Passiamo ora a valutare il significato degli avvenimenti.
 
 Considerazioni 
conclusive
 
 Salvo 
ulteriori approfondimenti degli avvenimenti in corso possiamo trarre le seguenti 
considerazioni operative e insegnamenti.
1°) La 
manifestazione, risultato di svariate iniziative mobilitative, è per la sua 
ampiezza varietà estensione territoriale uno spaccato del malcontento sociale. 
È, altresì, nella sua componente "radicale" un indice di sviluppo della 
guerra sociale contro la guerra statale totale, in particolare contro le ultime 
misure banditesche prese dal governo a protezione delle banche. È, ancora, per 
il livello di scontro che ha dimostrato l'episodio politico più importante del 
2011 (e della giornata sul piano internazionale).

Estratti di dati:
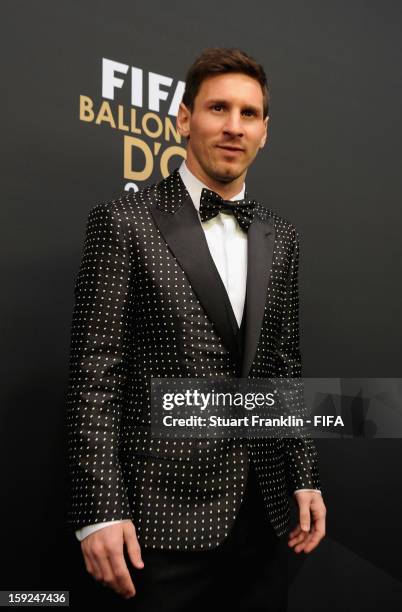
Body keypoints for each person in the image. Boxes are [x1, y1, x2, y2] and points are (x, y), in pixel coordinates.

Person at [66, 47, 326, 610]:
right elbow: (94, 379)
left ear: (264, 131)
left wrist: (304, 473)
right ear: (184, 119)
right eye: (218, 108)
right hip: (160, 527)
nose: (234, 126)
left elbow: (284, 366)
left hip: (267, 517)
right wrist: (99, 509)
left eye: (249, 114)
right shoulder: (123, 222)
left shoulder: (281, 236)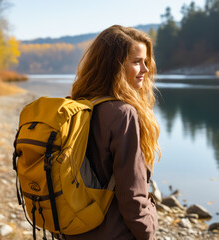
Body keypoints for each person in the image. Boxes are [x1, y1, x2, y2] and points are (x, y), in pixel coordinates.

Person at [67, 25, 161, 240]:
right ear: (114, 67)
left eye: (146, 62)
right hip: (113, 233)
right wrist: (148, 233)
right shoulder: (123, 114)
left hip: (74, 228)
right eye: (137, 62)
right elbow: (132, 194)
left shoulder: (77, 105)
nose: (145, 70)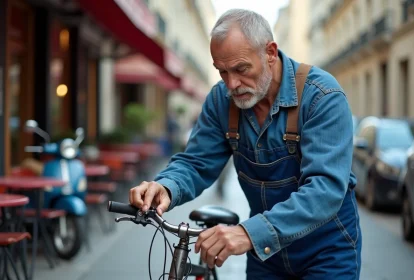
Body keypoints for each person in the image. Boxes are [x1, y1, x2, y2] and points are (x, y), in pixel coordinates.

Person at [129, 9, 361, 279]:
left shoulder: (322, 96)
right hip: (266, 255)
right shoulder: (220, 100)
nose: (232, 84)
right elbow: (195, 162)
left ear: (270, 53)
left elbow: (325, 190)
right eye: (222, 72)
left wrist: (248, 233)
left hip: (326, 252)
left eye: (241, 69)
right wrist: (166, 186)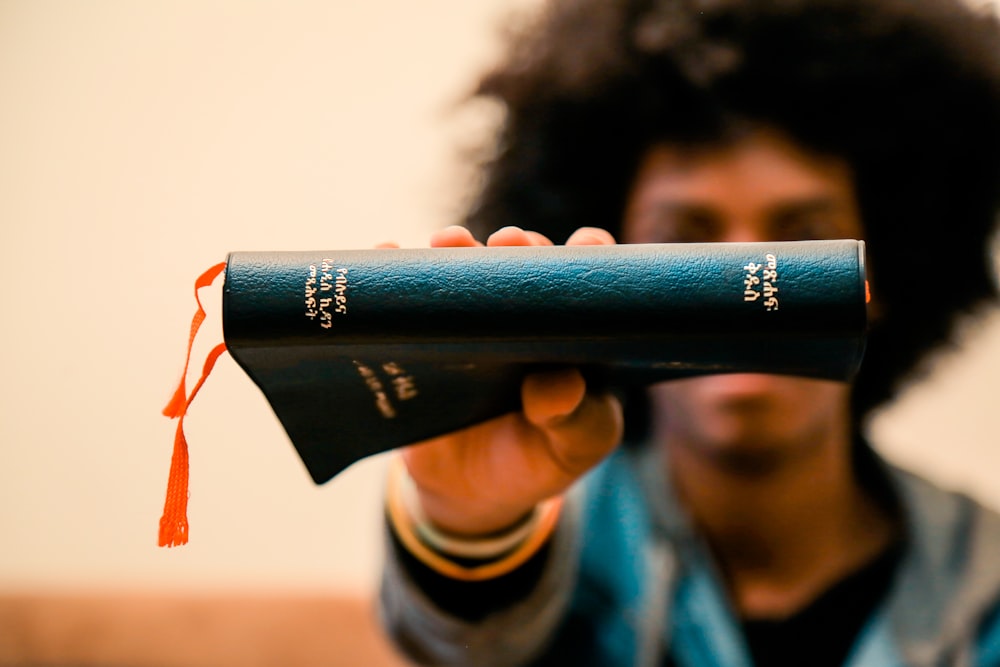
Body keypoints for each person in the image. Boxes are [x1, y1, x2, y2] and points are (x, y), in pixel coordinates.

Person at [377, 0, 1000, 665]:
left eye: (799, 240)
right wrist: (470, 522)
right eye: (685, 242)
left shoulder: (981, 583)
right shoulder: (544, 534)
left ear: (885, 276)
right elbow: (460, 638)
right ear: (605, 276)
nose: (746, 289)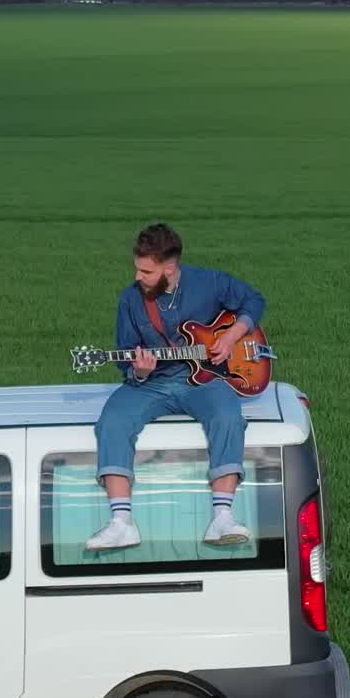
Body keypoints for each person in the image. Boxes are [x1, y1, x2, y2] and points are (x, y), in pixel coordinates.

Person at [86, 222, 266, 551]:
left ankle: (222, 517)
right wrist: (138, 372)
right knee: (112, 421)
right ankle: (121, 523)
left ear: (170, 268)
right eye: (137, 268)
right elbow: (125, 357)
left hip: (205, 380)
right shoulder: (130, 299)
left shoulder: (209, 282)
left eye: (146, 271)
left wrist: (231, 335)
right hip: (152, 383)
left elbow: (253, 300)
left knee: (227, 416)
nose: (138, 277)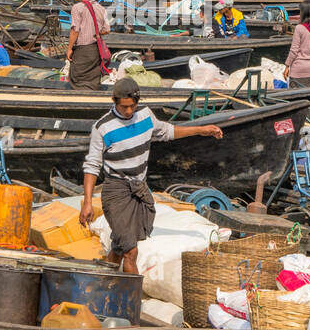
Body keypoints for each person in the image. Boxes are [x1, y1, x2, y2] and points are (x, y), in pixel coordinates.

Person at [79, 76, 222, 274]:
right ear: (114, 101)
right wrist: (87, 202)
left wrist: (200, 130)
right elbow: (92, 166)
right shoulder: (102, 127)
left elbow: (167, 131)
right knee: (131, 251)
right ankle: (133, 301)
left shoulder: (145, 115)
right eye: (123, 107)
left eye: (132, 106)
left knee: (121, 246)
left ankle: (105, 283)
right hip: (116, 192)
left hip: (139, 188)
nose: (128, 111)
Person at [66, 0, 111, 90]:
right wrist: (96, 33)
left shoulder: (77, 8)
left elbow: (75, 30)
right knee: (92, 79)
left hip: (83, 50)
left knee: (77, 78)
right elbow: (107, 29)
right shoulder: (102, 9)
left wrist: (70, 48)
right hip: (95, 50)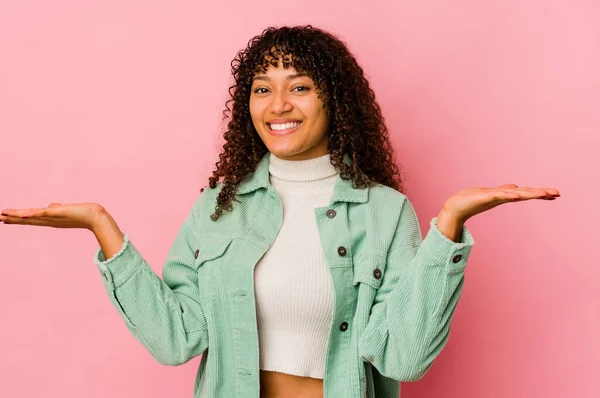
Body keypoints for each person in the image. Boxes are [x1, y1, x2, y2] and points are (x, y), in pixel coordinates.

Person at [0, 25, 560, 398]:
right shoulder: (219, 206)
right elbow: (176, 339)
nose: (278, 105)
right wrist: (106, 232)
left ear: (334, 101)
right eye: (261, 88)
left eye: (300, 86)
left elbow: (402, 358)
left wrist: (447, 231)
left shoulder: (385, 213)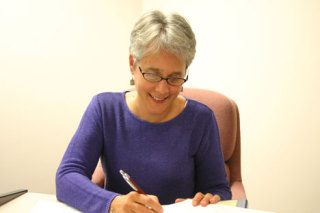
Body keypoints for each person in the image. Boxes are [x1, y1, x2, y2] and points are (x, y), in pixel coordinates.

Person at [56, 10, 231, 213]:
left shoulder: (201, 119)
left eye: (175, 77)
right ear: (133, 64)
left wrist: (210, 199)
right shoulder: (105, 109)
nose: (162, 89)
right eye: (152, 74)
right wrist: (112, 203)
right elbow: (67, 176)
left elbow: (219, 189)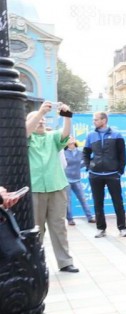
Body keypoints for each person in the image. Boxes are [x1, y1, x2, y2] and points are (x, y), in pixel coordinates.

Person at [26, 101, 78, 273]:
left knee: (59, 227)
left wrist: (67, 115)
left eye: (43, 120)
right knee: (36, 229)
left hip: (57, 187)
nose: (41, 122)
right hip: (35, 189)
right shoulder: (25, 138)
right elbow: (25, 131)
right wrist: (40, 112)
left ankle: (65, 262)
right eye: (36, 120)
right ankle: (35, 264)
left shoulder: (51, 137)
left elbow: (64, 133)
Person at [83, 111, 126, 238]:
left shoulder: (116, 134)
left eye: (96, 119)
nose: (94, 122)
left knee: (117, 202)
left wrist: (120, 170)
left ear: (104, 120)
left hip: (112, 173)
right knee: (98, 203)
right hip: (95, 175)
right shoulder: (90, 135)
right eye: (93, 120)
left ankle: (122, 228)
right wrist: (88, 167)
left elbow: (122, 154)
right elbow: (85, 153)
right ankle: (101, 229)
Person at [64, 136, 95, 225]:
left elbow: (86, 161)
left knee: (83, 199)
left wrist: (80, 167)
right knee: (67, 201)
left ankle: (90, 217)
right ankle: (70, 219)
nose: (71, 139)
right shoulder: (64, 152)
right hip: (66, 180)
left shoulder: (80, 153)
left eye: (72, 138)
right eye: (69, 138)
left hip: (77, 179)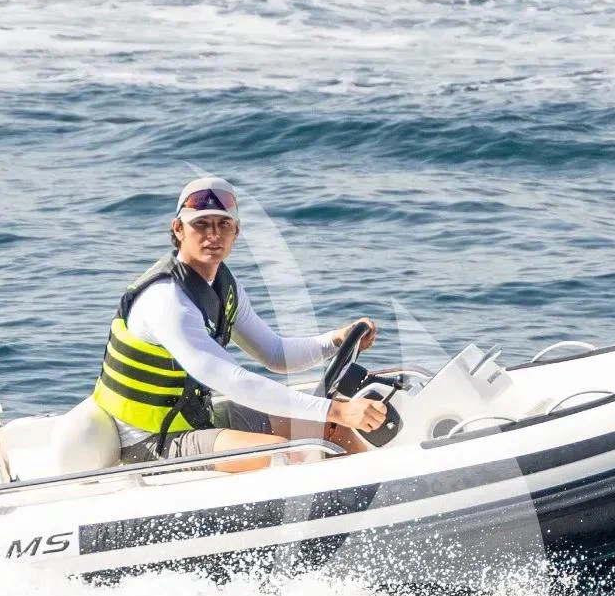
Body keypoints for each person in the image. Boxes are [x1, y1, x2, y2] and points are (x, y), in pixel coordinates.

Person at [59, 178, 387, 469]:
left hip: (196, 419)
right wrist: (337, 409)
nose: (213, 235)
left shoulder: (223, 287)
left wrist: (335, 340)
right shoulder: (166, 300)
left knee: (330, 430)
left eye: (223, 225)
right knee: (284, 453)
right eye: (201, 224)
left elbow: (275, 354)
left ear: (236, 233)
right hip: (152, 442)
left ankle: (377, 500)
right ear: (178, 230)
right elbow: (234, 381)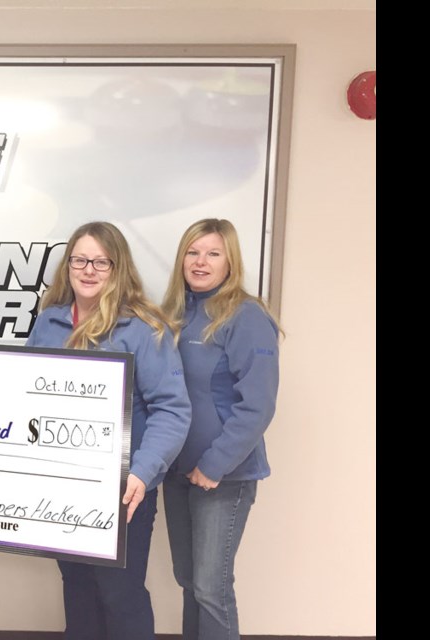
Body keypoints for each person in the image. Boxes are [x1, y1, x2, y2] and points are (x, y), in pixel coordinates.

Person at [25, 221, 190, 640]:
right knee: (77, 586)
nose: (89, 269)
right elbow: (24, 392)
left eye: (101, 261)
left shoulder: (143, 329)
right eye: (80, 259)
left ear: (119, 269)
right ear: (68, 266)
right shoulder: (48, 323)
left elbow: (172, 410)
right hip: (61, 485)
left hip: (123, 488)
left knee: (119, 594)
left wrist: (142, 473)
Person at [160, 218, 281, 640]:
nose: (200, 261)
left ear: (230, 261)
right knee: (189, 581)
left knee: (212, 588)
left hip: (223, 477)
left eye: (213, 253)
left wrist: (213, 466)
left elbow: (258, 406)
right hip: (177, 472)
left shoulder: (246, 315)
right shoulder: (175, 313)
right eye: (193, 252)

Istruzioni:
[A] Elenca le caratteristiche che, secondo il testo sulla manifestazione, ne fanno uno spaccato del malcontento sociale.
[B] Nel testo sulla manifestazione, contro quali misure del governo si rivolge in particolare la guerra sociale?
[C] Riprendi il testo sulla manifestazione dopo l'ultima frase riportata e proseguilo.
Le righe di dati non servono per lo svolgimento.

Soluzioni:
[A] Ampiezza, varietà, estensione territoriale.

[B] Contro le ultime misure banditesche prese dal governo a protezione delle banche.

[C]
2°) I 
giovani e giovanissimi "antagonisti", che si sono concentrati a Roma, 
e non solo loro, sono consapevoli non solo di "non aver futuro" (acquisizione questa 
raggiunta agli inizia degli anni novanta) bensì di avere un futuro di "schiavizzazione militarizzata". Essi 
interpretano l'antagonismo come lotta, combattimento, scontro armato; e pensano 
giustamente che senza raggiungere questo livello l'azione pratica non può avere 
alcuna incidenza sui rapporti sociali. Per cui manifestare contro la dittatura 
finanziaria ha senso solo se si colpiscono le banche, il potere, l'apparato di 
violenza statale; e la loro legalità.
3°) Il 
corteo è collassato perché era un miscuglio di opinioni e di pratiche eterogenee 
e, per gli aspetti sostanziali, contrapposte. Se esso non ha tenuto non ha 
tenuto perché la guerra tra le classi ha eliminato ogni possibilità di 
conciliazione; e perché la pratica dello scontro e delle azioni violente 
dissolve ogni ambivalenza.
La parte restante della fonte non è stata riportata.